Worin besteht der Unterschied zwischen Debatte und Streitgespräch?

„Streitgespräch“ ist ja mehrdeutig. In einer Verwendung des Ausdrucks ist auch eine Debatte eine Art des Streitgesprächs. Aber dann gibt es natürlich auch noch das, was wir normalerweise einfach „Streit“ nennen. Und damit meinen wir, in aller Regel, Auseinandersetzungen, die von persönlichen Angriffen geprägt sind. Im Gegensatz dazu ist bei einer Debatte das Ziel, sich sachlich mit einer Frage zu befassen, Argumente auszutauschen, in seinen eigenen Wortbeiträgen auf die Argumente des Gegenübers einzugehen und von Angriffen auf der persönlichen Ebene abzusehen. Natürlich können aber auch Debatten mehr oder weniger leidenschaftlich geführt werden. Wichtig bei der Debatte ist nur das Commitment zum argumentativen Austausch. Wie hoch es dabei hergeht, hängt vom Temperament der Beteiligten ab.

Inwiefern muss sich Kommunikation bei Auseinandersetzungen wandeln?

• _ZU ERSTELLEN_
Geben Sie aus dem Text über Debatte und Streitgespräch den Abschnitt von „Worin besteht der“ bis einschließlich „der Beteiligten ab.“ wortgetreu aus.

• _VORLIEGENDE DATEN_
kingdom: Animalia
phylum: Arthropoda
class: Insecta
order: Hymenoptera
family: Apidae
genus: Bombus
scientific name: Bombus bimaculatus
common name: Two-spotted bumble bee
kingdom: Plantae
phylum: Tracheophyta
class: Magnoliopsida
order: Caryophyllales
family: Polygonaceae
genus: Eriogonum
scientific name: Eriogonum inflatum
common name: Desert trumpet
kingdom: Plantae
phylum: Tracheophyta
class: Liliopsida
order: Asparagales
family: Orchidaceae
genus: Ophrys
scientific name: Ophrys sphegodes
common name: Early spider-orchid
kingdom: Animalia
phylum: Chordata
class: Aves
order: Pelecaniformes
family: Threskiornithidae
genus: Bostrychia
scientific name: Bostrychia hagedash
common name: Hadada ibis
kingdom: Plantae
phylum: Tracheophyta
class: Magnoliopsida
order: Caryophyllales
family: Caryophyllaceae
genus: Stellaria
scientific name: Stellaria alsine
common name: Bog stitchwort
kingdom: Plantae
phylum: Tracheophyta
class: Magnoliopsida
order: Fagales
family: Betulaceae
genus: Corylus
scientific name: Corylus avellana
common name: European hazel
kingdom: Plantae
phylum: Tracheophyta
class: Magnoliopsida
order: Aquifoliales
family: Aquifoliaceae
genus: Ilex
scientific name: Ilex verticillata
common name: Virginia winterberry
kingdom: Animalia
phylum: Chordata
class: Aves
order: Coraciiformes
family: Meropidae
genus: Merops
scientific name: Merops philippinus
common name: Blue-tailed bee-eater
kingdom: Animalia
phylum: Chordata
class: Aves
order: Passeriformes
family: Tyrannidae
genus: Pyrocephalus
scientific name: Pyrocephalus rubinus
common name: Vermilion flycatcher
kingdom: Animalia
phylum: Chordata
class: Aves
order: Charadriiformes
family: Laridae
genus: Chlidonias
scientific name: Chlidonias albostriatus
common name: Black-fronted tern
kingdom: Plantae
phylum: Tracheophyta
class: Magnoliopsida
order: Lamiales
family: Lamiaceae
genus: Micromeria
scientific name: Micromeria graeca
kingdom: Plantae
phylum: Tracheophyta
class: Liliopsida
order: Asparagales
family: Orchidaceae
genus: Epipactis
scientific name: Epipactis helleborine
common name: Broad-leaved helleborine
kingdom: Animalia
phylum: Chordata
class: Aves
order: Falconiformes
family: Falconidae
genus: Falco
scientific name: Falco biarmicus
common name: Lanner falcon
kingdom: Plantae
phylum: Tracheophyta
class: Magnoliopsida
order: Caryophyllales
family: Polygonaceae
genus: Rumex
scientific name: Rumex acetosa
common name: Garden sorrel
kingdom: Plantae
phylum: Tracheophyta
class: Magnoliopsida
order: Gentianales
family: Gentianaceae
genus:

• _SCHRIFTLICHE ANTWORT_
Worin besteht der Unterschied zwischen Debatte und Streitgespräch?

„Streitgespräch“ ist ja mehrdeutig. In einer Verwendung des Ausdrucks ist auch eine Debatte eine Art des Streitgesprächs. Aber dann gibt es natürlich auch noch das, was wir normalerweise einfach „Streit“ nennen. Und damit meinen wir, in aller Regel, Auseinandersetzungen, die von persönlichen Angriffen geprägt sind. Im Gegensatz dazu ist bei einer Debatte das Ziel, sich sachlich mit einer Frage zu befassen, Argumente auszutauschen, in seinen eigenen Wortbeiträgen auf die Argumente des Gegenübers einzugehen und von Angriffen auf der persönlichen Ebene abzusehen. Natürlich können aber auch Debatten mehr oder weniger leidenschaftlich geführt werden. Wichtig bei der Debatte ist nur das Commitment zum argumentativen Austausch. Wie hoch es dabei hergeht, hängt vom Temperament der Beteiligten ab.